Bergamini, D. (ed.) (1972). Mathematics. 3rd ed., Netherlands: Time-Life International.
Courant, R., Robbins, H., & Stewart, I. (1996). What is mathematics?: an elementary approach to ideas and methods. 2nd ed., Oxford University Press Inc.
Devlin, K., (2000) The Maths Gene, Why Everyone Has It, But Most People Don’t Use It. London: Weidenfeld & Nicolson
Richer, É. (no date). PlanetMath [online]. [cited 12th January 2010]. http://planetmath.org/encyclopedia/NicolasBourbaki.html
Stewart, I. (1998). Nature’s Numbers: Discovering Order and Pattern in the Universe.London: Phoenix.

Foot Loose! Fibonacci

Yet another pair of socks for my mightily hoofed offspring. Ye gods I am bored with this sock business. The only thing they have going for them is that they are handy bus projects for my 10-minute commute. But I shall persevere until he has a reasonable supply – by which time he’ll probably need bigger socks – because today, for the first time EVAR, he has been willing, nay, demanding to wear something I’ve made him – yes, these socks. Ripped from my hands as I tried to finish weaving in the ends, which is nice because it’s not my favourite task, with shouts of “Mommy, put a socks on!” Guess they won’t get blocked for a while then. He pootled around the house until bedtime, when he adamantly refused to have them taken off. Half an hour after we put him to bed, I looked in on him. He was sitting on the floor, facing the window, chatting to his socks…
Again based on the Lion Brand pattern but modified for gauge as described previously, these are the Fibonacci socks I mentioned. So what’s Fibonacci when it’s at home? Well, HE discovered a sequence of numbers where each number is the sum of the two preceding numbers, hence 0,1,1,2,3,5,8,13,21, etc. So what? So, most flowers have a ‘Fibonacci’ number of petals. Fibonacci numbers also show up in the shapes of coastlines and clouds and other natural phenomena. Also, if you divide each number by the previous number, you get a result that is very close to the Golden Number/Section/Phi/Divine Proportion (1.618), whereby all sorts of The Weird And The Wonderful… ~Cue Twilight Zone music~. It’s all terribly amazing until you realise that mathematics exists to describe the universe. So it’s not exactly surprising when the universe just happens to conform with the maths, is it?

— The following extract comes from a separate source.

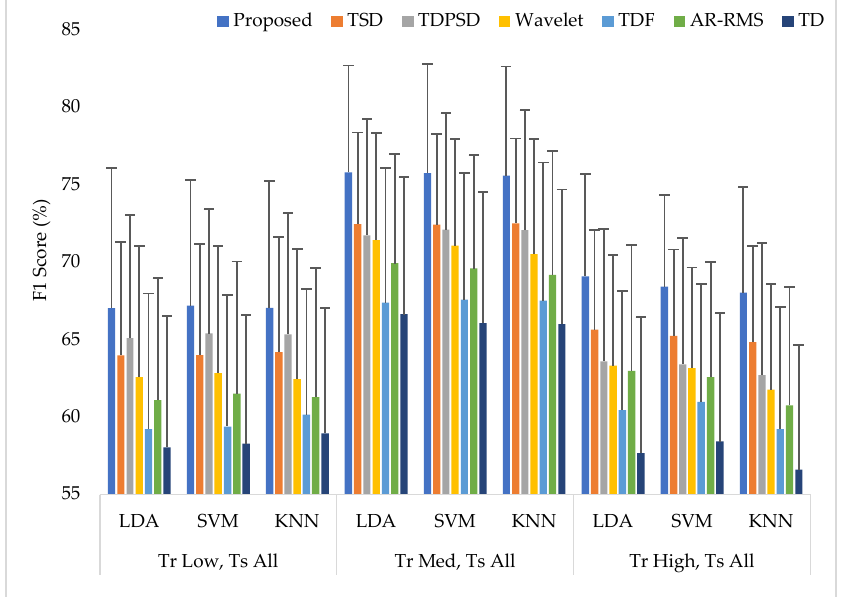
Figure 7. The EMG pattern recognition performances when training the classifiers with a single force level and testing with three force levels, where Tr and Ts indicate training and testing, respectively.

It is a little sad that this glorious stuff is too complicated to explain to kids who think maths is boring.

I have also – in two days! – completed a Valkyrie helmet for my cousin’s daughter Anna, who is a cute chubby little Brunhilde. It’s based on a Viking Girl Hat I saw on Ravelry. However the thought of forking over $24.50 for a kit had the predictable effect on my bowels, so I reverse-engineered it from the photos. I couldn’t tell for sure if there were horns or wings on it in the photos, but as a Viking re-enactor, I couldn’t in conscience put horns on it so wings they are.

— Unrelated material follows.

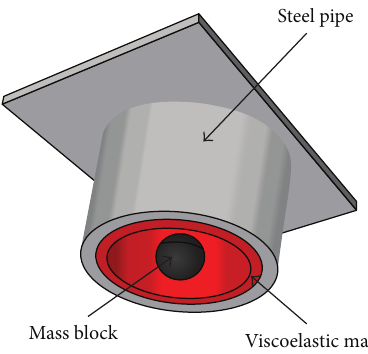
Figure 20: Three-dimensional diagram of a pounding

I wanted a smooth, helm-like shape with no obvious decreases. To get this, I phase-shifted the decreases on each round (i.e., starting at the 1st stitch on one dec round, and on the 7th, 5th, 3rd stitch on the alternate dec round). The plaits are i-corded, though I thought about French-knitting them. In the end, though, I had the dpns in my hand, but the bobbins were somewhere in my knitting boxes…

(Modelled by my vintage fully-working Oopsie Daisy, with original outfit, for those interested in such things.)